-- BEGIN EXCERPTED RECORDS --

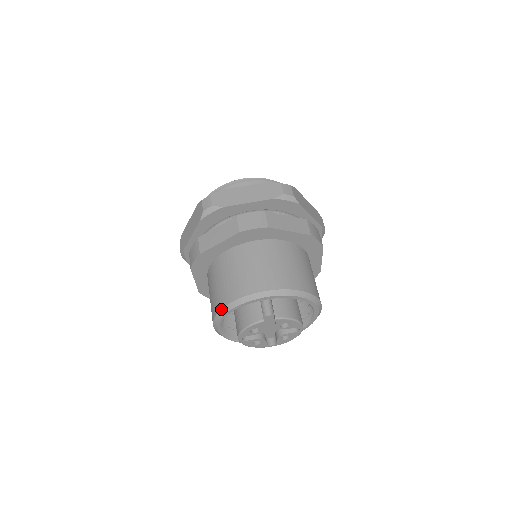
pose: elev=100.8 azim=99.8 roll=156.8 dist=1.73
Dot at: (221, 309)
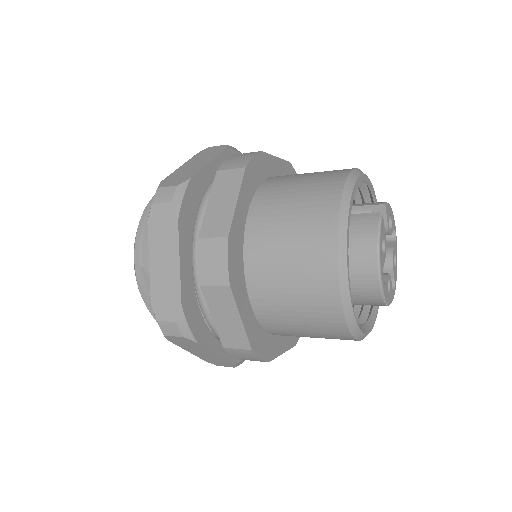
Dot at: (337, 242)
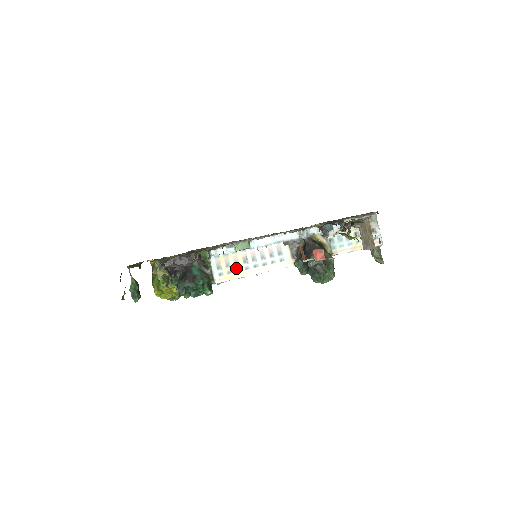
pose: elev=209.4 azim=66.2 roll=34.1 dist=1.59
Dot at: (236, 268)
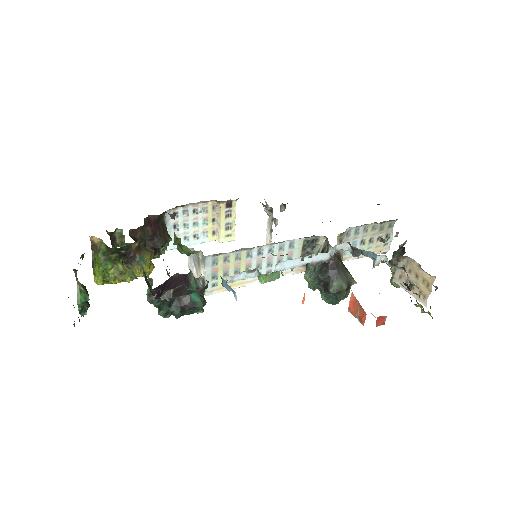
Dot at: occluded
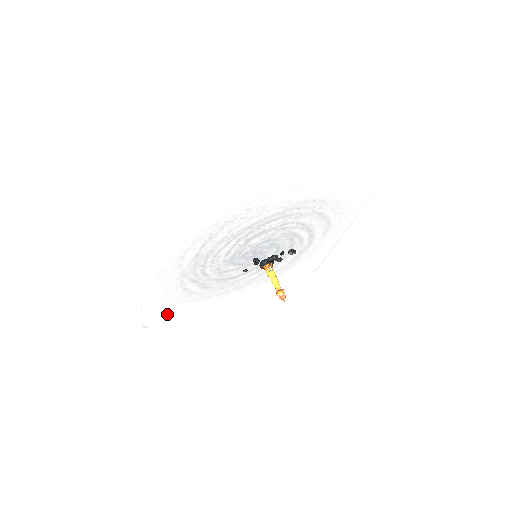
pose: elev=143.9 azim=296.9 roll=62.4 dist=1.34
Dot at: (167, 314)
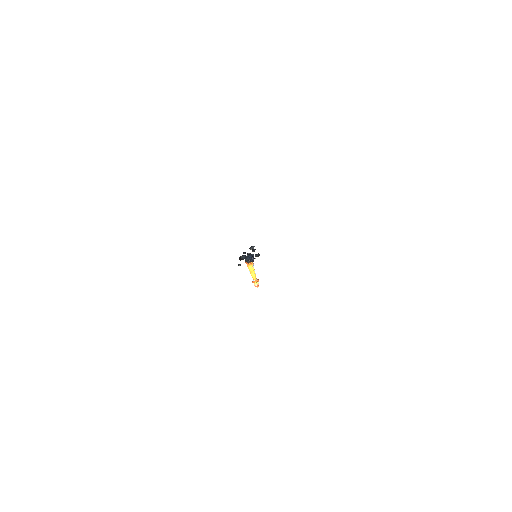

-- END EXCERPTED RECORDS --

■ WRITTEN EXERCISE ■
Copy every line of the data above word for word, leaving out the pictures.

■ ANSWER FOR THE TASK ■
pose: elev=100.8 azim=99.8 roll=156.8 dist=1.73
Dot at: (221, 309)
Dot at: (337, 242)
pose: elev=209.4 azim=66.2 roll=34.1 dist=1.59
Dot at: (236, 268)
Dot at: occluded
pose: elev=143.9 azim=296.9 roll=62.4 dist=1.34
Dot at: (167, 314)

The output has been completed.